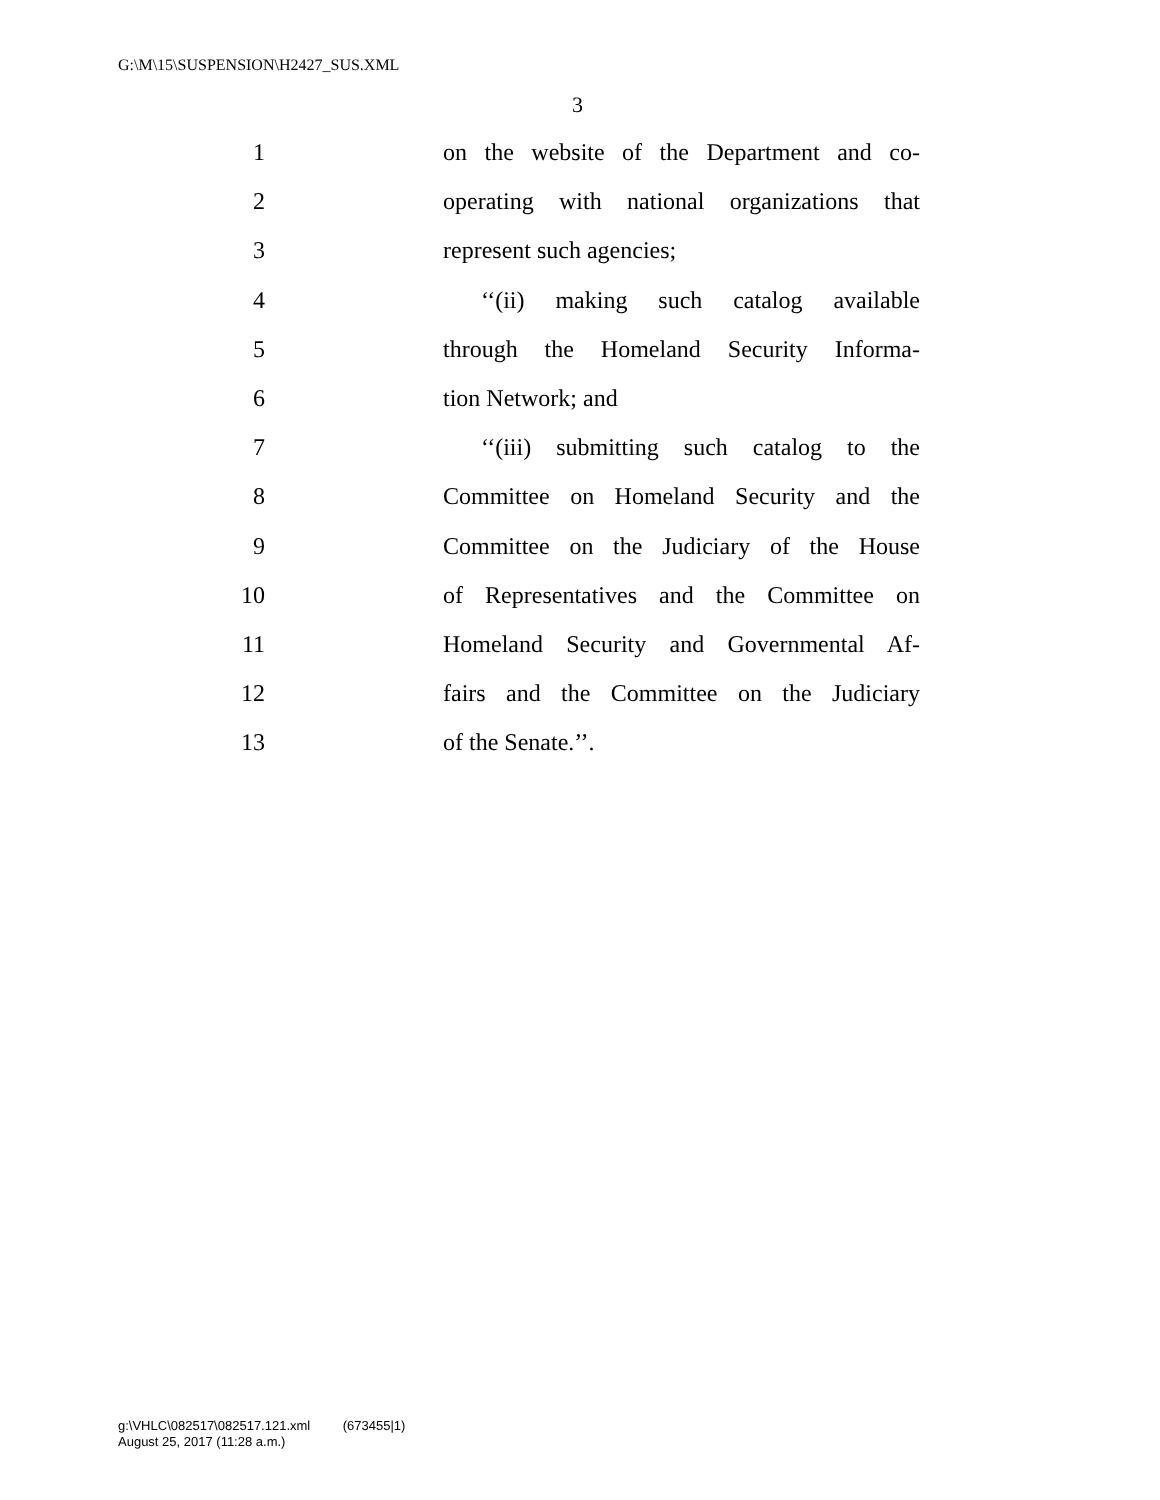G:\M\15\SUSPENSION\H2427_SUS.XML
3
1 on the website of the Department and co-
2 operating with national organizations that
3 represent such agencies;
4 ‘‘(ii) making such catalog available
5 through the Homeland Security Informa-
6 tion Network; and
7 ‘‘(iii) submitting such catalog to the
8 Committee on Homeland Security and the
9 Committee on the Judiciary of the House
10 of Representatives and the Committee on
11 Homeland Security and Governmental Af-
12 fairs and the Committee on the Judiciary
13 of the Senate.’’.
g:\VHLC\082517\082517.121.xml (673455|1)
August 25, 2017 (11:28 a.m.)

_Task prompt_.
Since the pictures are not wanted, set down only the rest of each record, exactly as above.

_Exercise solution_.
G:\M\15\SUSPENSION\H2427_SUS.XML
3
1 on the website of the Department and co-
2 operating with national organizations that
3 represent such agencies;
4 ‘‘(ii) making such catalog available
5 through the Homeland Security Informa-
6 tion Network; and
7 ‘‘(iii) submitting such catalog to the
8 Committee on Homeland Security and the
9 Committee on the Judiciary of the House
10 of Representatives and the Committee on
11 Homeland Security and Governmental Af-
12 fairs and the Committee on the Judiciary
13 of the Senate.’’.
g:\VHLC\082517\082517.121.xml (673455|1)
August 25, 2017 (11:28 a.m.)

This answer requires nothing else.